REQUIRED WORK
Could you set down every entry below exactly as it is?

TASK DATA

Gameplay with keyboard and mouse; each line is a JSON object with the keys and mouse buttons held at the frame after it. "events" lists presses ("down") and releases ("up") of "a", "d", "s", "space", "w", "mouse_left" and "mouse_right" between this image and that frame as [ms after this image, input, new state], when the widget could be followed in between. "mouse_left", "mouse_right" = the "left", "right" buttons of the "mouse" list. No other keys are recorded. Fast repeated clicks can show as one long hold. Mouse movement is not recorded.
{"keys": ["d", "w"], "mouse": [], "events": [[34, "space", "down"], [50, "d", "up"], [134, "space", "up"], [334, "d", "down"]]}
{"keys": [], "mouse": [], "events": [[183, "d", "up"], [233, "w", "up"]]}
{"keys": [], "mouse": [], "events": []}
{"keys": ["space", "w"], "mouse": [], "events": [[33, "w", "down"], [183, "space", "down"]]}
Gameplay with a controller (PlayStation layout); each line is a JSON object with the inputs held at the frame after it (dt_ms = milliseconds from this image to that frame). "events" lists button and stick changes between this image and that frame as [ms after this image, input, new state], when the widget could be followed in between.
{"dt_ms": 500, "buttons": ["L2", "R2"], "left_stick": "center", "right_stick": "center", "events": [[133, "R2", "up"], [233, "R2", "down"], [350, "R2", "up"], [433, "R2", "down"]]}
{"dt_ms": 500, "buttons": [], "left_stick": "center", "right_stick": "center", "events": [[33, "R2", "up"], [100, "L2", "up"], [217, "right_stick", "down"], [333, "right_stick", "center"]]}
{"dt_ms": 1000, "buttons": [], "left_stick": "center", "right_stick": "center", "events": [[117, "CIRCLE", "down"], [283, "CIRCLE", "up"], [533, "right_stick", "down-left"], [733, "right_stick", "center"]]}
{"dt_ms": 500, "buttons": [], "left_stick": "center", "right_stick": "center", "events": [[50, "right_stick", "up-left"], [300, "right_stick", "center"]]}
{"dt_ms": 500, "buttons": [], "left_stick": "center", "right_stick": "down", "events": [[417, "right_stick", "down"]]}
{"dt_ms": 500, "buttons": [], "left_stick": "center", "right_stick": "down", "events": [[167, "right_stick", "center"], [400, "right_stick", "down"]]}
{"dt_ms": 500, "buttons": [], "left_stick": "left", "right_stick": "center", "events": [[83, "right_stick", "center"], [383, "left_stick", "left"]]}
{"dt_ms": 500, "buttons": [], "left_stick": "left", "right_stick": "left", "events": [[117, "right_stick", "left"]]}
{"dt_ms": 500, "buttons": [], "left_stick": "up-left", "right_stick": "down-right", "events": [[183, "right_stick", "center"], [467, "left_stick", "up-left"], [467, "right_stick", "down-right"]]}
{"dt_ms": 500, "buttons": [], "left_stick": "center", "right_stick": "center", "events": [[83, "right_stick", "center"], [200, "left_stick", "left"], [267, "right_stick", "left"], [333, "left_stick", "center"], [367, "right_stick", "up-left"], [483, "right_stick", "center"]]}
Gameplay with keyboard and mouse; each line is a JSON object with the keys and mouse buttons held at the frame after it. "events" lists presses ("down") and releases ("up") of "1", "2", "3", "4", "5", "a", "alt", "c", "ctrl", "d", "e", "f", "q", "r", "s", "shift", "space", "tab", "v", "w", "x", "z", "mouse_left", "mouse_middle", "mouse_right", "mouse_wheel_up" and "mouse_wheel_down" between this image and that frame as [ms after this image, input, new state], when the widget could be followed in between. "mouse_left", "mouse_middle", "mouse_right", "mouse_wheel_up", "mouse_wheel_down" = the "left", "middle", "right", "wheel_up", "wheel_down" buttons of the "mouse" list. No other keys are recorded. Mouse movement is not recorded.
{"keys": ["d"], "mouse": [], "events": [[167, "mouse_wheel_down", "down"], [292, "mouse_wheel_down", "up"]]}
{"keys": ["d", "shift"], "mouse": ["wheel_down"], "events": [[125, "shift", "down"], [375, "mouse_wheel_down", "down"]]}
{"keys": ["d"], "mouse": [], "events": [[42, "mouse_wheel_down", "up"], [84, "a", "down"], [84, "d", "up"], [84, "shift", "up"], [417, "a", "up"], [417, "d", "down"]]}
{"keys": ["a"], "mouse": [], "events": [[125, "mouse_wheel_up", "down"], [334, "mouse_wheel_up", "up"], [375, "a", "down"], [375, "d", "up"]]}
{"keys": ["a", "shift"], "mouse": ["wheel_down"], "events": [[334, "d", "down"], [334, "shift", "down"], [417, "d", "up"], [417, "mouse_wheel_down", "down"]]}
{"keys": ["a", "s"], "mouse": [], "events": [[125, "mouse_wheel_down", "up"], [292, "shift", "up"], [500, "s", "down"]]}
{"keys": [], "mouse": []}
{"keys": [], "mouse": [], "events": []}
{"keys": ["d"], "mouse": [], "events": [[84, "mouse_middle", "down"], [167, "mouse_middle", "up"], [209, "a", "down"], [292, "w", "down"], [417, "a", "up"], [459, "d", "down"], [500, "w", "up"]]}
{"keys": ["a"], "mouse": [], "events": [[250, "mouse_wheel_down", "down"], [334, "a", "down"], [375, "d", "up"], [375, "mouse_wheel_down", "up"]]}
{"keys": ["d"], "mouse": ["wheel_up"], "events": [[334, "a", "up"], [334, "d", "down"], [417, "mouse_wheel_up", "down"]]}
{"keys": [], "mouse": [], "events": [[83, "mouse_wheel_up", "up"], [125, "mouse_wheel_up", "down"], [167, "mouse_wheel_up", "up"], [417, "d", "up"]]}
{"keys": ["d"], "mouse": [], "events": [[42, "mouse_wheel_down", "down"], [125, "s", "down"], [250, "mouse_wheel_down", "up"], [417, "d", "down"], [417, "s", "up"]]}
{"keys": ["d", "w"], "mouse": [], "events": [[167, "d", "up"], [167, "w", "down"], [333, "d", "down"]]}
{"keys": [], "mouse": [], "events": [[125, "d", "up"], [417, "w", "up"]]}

EXERCISE OUTPUT
Gameplay with keyboard and mouse; each line is a JSON object with the keys and mouse buttons held at the frame after it. "events" lists presses ("down") and releases ("up") of "a", "d", "s", "space", "w", "mouse_left" and "mouse_right" between this image and that frame as [ms after this image, input, new state], when the widget could be followed in between. "mouse_left", "mouse_right" = the "left", "right" buttons of the "mouse" list. No other keys are recorded. Fast repeated clicks can show as one long hold. Mouse movement is not recorded.
{"keys": ["d", "w"], "mouse": [], "events": [[34, "space", "down"], [50, "d", "up"], [134, "space", "up"], [334, "d", "down"]]}
{"keys": [], "mouse": [], "events": [[183, "d", "up"], [233, "w", "up"]]}
{"keys": [], "mouse": [], "events": []}
{"keys": ["space", "w"], "mouse": [], "events": [[33, "w", "down"], [183, "space", "down"]]}
Gameplay with a controller (PlayStation layout); each line is a JSON object with the inputs held at the frame after it (dt_ms = milliseconds from this image to that frame). "events" lists button and stick changes between this image and that frame as [ms after this image, input, new state], when the widget could be followed in between.
{"dt_ms": 500, "buttons": ["L2", "R2"], "left_stick": "center", "right_stick": "center", "events": [[133, "R2", "up"], [233, "R2", "down"], [350, "R2", "up"], [433, "R2", "down"]]}
{"dt_ms": 500, "buttons": [], "left_stick": "center", "right_stick": "center", "events": [[33, "R2", "up"], [100, "L2", "up"], [217, "right_stick", "down"], [333, "right_stick", "center"]]}
{"dt_ms": 1000, "buttons": [], "left_stick": "center", "right_stick": "center", "events": [[117, "CIRCLE", "down"], [283, "CIRCLE", "up"], [533, "right_stick", "down-left"], [733, "right_stick", "center"]]}
{"dt_ms": 500, "buttons": [], "left_stick": "center", "right_stick": "center", "events": [[50, "right_stick", "up-left"], [300, "right_stick", "center"]]}
{"dt_ms": 500, "buttons": [], "left_stick": "center", "right_stick": "down", "events": [[417, "right_stick", "down"]]}
{"dt_ms": 500, "buttons": [], "left_stick": "center", "right_stick": "down", "events": [[167, "right_stick", "center"], [400, "right_stick", "down"]]}
{"dt_ms": 500, "buttons": [], "left_stick": "left", "right_stick": "center", "events": [[83, "right_stick", "center"], [383, "left_stick", "left"]]}
{"dt_ms": 500, "buttons": [], "left_stick": "left", "right_stick": "left", "events": [[117, "right_stick", "left"]]}
{"dt_ms": 500, "buttons": [], "left_stick": "up-left", "right_stick": "down-right", "events": [[183, "right_stick", "center"], [467, "left_stick", "up-left"], [467, "right_stick", "down-right"]]}
{"dt_ms": 500, "buttons": [], "left_stick": "center", "right_stick": "center", "events": [[83, "right_stick", "center"], [200, "left_stick", "left"], [267, "right_stick", "left"], [333, "left_stick", "center"], [367, "right_stick", "up-left"], [483, "right_stick", "center"]]}
Gameplay with keyboard and mouse; each line is a JSON object with the keys and mouse buttons held at the frame after it. "events" lists presses ("down") and releases ("up") of "1", "2", "3", "4", "5", "a", "alt", "c", "ctrl", "d", "e", "f", "q", "r", "s", "shift", "space", "tab", "v", "w", "x", "z", "mouse_left", "mouse_middle", "mouse_right", "mouse_wheel_up" and "mouse_wheel_down" between this image and that frame as [ms after this image, input, new state], when the widget could be followed in between. "mouse_left", "mouse_middle", "mouse_right", "mouse_wheel_up", "mouse_wheel_down" = the "left", "middle", "right", "wheel_up", "wheel_down" buttons of the "mouse" list. No other keys are recorded. Mouse movement is not recorded.
{"keys": ["d"], "mouse": [], "events": [[167, "mouse_wheel_down", "down"], [292, "mouse_wheel_down", "up"]]}
{"keys": ["d", "shift"], "mouse": ["wheel_down"], "events": [[125, "shift", "down"], [375, "mouse_wheel_down", "down"]]}
{"keys": ["d"], "mouse": [], "events": [[42, "mouse_wheel_down", "up"], [84, "a", "down"], [84, "d", "up"], [84, "shift", "up"], [417, "a", "up"], [417, "d", "down"]]}
{"keys": ["a"], "mouse": [], "events": [[125, "mouse_wheel_up", "down"], [334, "mouse_wheel_up", "up"], [375, "a", "down"], [375, "d", "up"]]}
{"keys": ["a", "shift"], "mouse": ["wheel_down"], "events": [[334, "d", "down"], [334, "shift", "down"], [417, "d", "up"], [417, "mouse_wheel_down", "down"]]}
{"keys": ["a", "s"], "mouse": [], "events": [[125, "mouse_wheel_down", "up"], [292, "shift", "up"], [500, "s", "down"]]}
{"keys": [], "mouse": []}
{"keys": [], "mouse": [], "events": []}
{"keys": ["d"], "mouse": [], "events": [[84, "mouse_middle", "down"], [167, "mouse_middle", "up"], [209, "a", "down"], [292, "w", "down"], [417, "a", "up"], [459, "d", "down"], [500, "w", "up"]]}
{"keys": ["a"], "mouse": [], "events": [[250, "mouse_wheel_down", "down"], [334, "a", "down"], [375, "d", "up"], [375, "mouse_wheel_down", "up"]]}
{"keys": ["d"], "mouse": ["wheel_up"], "events": [[334, "a", "up"], [334, "d", "down"], [417, "mouse_wheel_up", "down"]]}
{"keys": [], "mouse": [], "events": [[83, "mouse_wheel_up", "up"], [125, "mouse_wheel_up", "down"], [167, "mouse_wheel_up", "up"], [417, "d", "up"]]}
{"keys": ["d"], "mouse": [], "events": [[42, "mouse_wheel_down", "down"], [125, "s", "down"], [250, "mouse_wheel_down", "up"], [417, "d", "down"], [417, "s", "up"]]}
{"keys": ["d", "w"], "mouse": [], "events": [[167, "d", "up"], [167, "w", "down"], [333, "d", "down"]]}
{"keys": [], "mouse": [], "events": [[125, "d", "up"], [417, "w", "up"]]}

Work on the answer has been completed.